Extract provided:
···

All agree that their specialty lies in interpreting the broad societal movements that transcend our flash fancies and reveal new marketing opportunities. In the future, some insiders say, it's likely every ad exec will be a futurist.

"The world's moving faster, so clients don't have the luxury of waiting to see what's going to happen," says Ken Freeman, president of the North American division of TNS, a global market research firm. "They have to plan for it."

Still, some see trend forecasters as nothing more than expensive soothsayers, bringing the illusion of control to a $250-billion ad industry wracked by uncertainty, a fragmented audience and anti-advertising technology.

"Marketing people, in general, are always engaged in producing this fiction whereby they claim that all they're doing is responding to stuff that's already out there," says William Mazzarella, a University of Chicago assistant professor of anthropology and social sciences, whose expertise includes mass media. "The critical response is marketing and advertising create trends or steer us, rather than responding to us."

···

Records:
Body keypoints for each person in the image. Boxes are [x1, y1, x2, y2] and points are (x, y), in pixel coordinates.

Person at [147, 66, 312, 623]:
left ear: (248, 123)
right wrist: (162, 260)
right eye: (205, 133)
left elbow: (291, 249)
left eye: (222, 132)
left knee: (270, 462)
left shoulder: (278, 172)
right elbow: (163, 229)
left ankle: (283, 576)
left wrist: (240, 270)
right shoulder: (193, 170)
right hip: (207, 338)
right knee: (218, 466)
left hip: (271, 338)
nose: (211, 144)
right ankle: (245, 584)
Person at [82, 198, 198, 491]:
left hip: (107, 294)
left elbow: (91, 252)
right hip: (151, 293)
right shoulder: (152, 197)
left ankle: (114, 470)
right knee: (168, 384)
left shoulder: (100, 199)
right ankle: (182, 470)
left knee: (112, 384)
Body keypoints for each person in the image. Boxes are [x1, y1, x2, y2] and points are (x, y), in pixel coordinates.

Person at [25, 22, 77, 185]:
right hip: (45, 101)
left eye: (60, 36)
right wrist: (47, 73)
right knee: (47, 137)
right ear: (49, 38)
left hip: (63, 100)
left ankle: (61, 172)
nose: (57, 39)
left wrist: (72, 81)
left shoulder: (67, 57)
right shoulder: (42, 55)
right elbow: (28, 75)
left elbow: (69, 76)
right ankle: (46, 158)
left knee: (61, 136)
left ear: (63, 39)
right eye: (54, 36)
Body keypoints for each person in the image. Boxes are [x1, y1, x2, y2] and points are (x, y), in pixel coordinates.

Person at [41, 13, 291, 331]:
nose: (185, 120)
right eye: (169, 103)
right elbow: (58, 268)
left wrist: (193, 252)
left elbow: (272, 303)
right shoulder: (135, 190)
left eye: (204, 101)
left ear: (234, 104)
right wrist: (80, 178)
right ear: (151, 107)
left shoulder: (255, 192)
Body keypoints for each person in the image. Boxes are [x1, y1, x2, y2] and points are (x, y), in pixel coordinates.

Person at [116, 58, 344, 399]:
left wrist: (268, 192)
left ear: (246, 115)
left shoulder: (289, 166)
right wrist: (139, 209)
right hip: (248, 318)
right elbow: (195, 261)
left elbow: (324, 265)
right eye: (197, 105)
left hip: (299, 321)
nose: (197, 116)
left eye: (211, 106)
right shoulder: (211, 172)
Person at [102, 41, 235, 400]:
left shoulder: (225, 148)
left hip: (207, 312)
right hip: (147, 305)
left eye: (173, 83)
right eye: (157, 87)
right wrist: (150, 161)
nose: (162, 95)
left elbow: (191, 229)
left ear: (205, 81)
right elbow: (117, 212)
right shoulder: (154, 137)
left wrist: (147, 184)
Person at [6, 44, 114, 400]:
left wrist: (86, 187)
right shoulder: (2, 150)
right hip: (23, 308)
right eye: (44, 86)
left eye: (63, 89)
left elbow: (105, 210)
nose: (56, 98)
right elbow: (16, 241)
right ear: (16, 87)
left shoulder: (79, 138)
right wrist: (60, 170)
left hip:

···

Task description: Can you carry on the extract about trend forecasters in advertising, starting after its last sentence? The listing comes from a separate source unrelated to the extract.

Answer for this exercise:
Naturally, these forecasters believe the opposite. These days, they tell us, we want anchoring, parenting and spiritual healing. We're flocking to life coaches, preachers and yoga instructors to find it. We're acting locally, living "consciously" and buying organic because the world's a fragile, stressful place, say Gordon and Lee. We've cultivated a "curatorial mind-set," says Zandl, creating, sampling, editing and customizing life to suit our needs with blogs, TiVo, iPods and Netflix, because if we don't, we're overwhelmed by information.

Cultural anthropology has played a role in successful advertising for decades. But its importance has steadily increased since the 1970s, when marketers first faced the relatively daunting task of selling to the anti-establishment, have-it-their-way baby boomers. Still, it took more than 20 years before the ad industry took more than a passing interest in this shift.

By the 1990s, the baby boomers were the decision makers. Like their predecessors, they were confounded by a new brand of youth. The so-called Generation X, oversaturated by 1980s consumerism, proved too savvy for traditional marketing. At the same time, their tastes were often contradictory. Ad executives needed cultural translators to reach this group.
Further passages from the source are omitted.